THURSDAY, AUGUST 24 AT 6PM:

Jane Paradise, author of Dune Shacks of Provincetown

On the wild back shore of Provincetown Massachusetts writers, artists and families made summer homes in the early 1900’s. Affectionately called the dune shacks, some were originally life saving huts in the late 1890’s but most were constructed in the 1920’s and 1930’s out of debris and ship wrecked ruins.

Some of these original shacks survive today – some restored, some bandaged, some dilapidated – all loved. Each shack is unique with its own personality and its own name.

Through these photographs Jane Paradise gives a flavor of what it is like to live in a dune shack and/or experience the dune landscape. Most shacks are occupied in the summer, very few in the winter. But the landscape is always accessible.

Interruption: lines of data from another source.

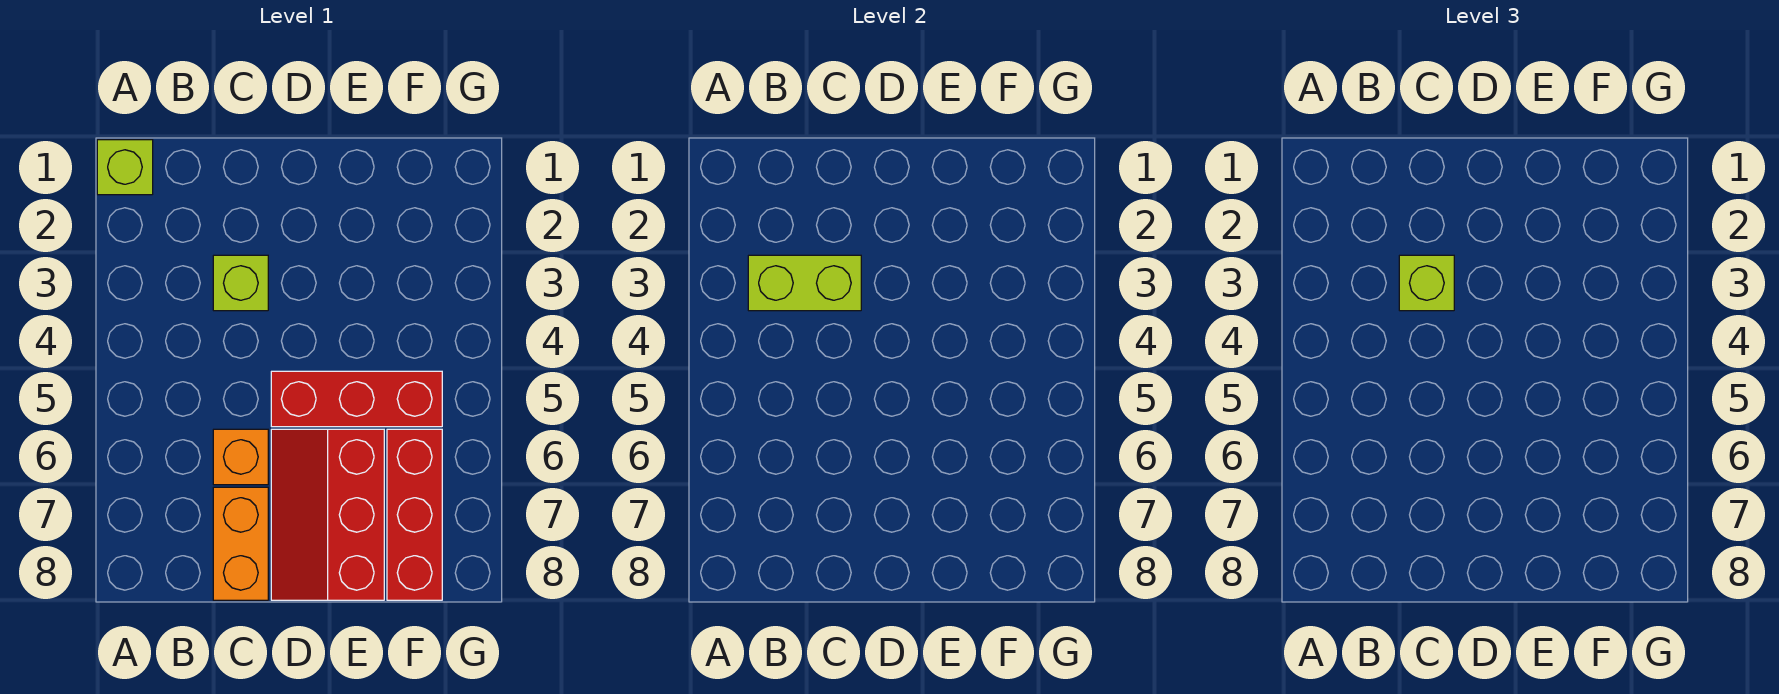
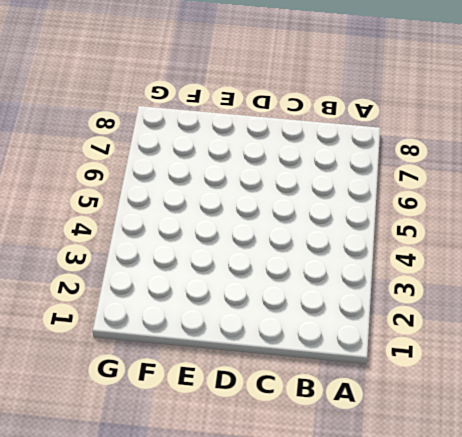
none -> lime 1x1 brick [97,140,153,195]
none -> lime 1x1 brick [213,255,268,311]

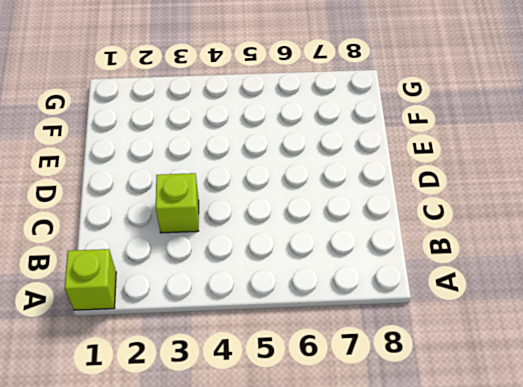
none -> orange 1x1 brick [213,429,268,485]
none -> orange 1x2 brick [213,487,268,600]

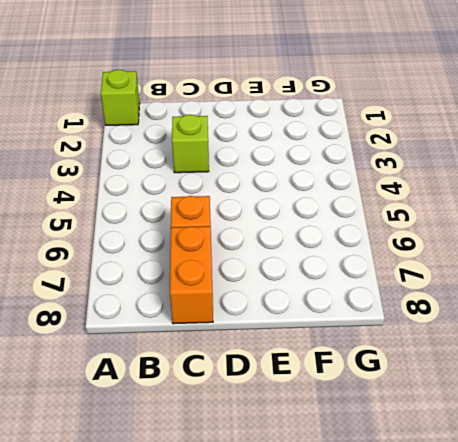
none -> red 1x3 brick [271,371,442,427]
none -> red 2x3 slope [271,429,384,600]

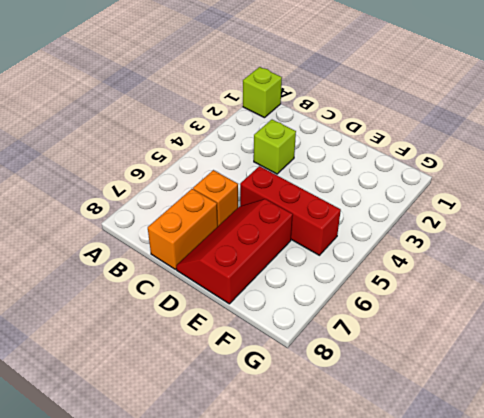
none -> red 1x3 brick [387,429,442,600]
none -> lime 1x2 brick [748,255,861,311]

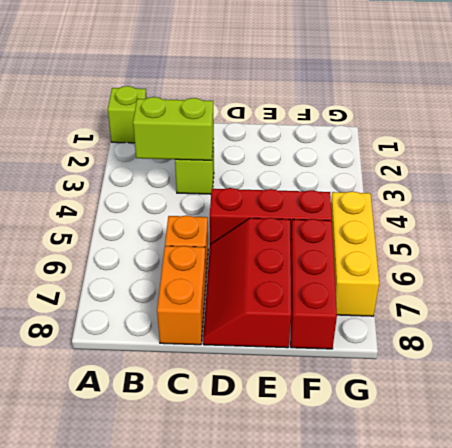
yellow 1x3 brick [331,191,379,316] -> none
none -> lime 1x1 brick [1399,255,1454,311]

THURSDAY, OCTOBER 5 AT 6PM:

Exhibiting artist Salvatore Del Deo in conversation with his son, artist Romolo Del Deo

In conjunction with the exhibition Salvatore Del Deo. Salvatore Del Deo is a contemporary painter whose 75-year career intersected with some of the most defining elements of Provincetown: the art colony, the fishing community, his two restaurants bearing his name, the dunes.

This exhibition will be a celebration of Del Deo’s life and artistic career, featuring portraits, studio work, and the Italian landscapes celebrating his heritage, Provincetown landscapes, and reaffirm his status as a significant contributor to the legacy of the Provincetown Art Colony and to American art history.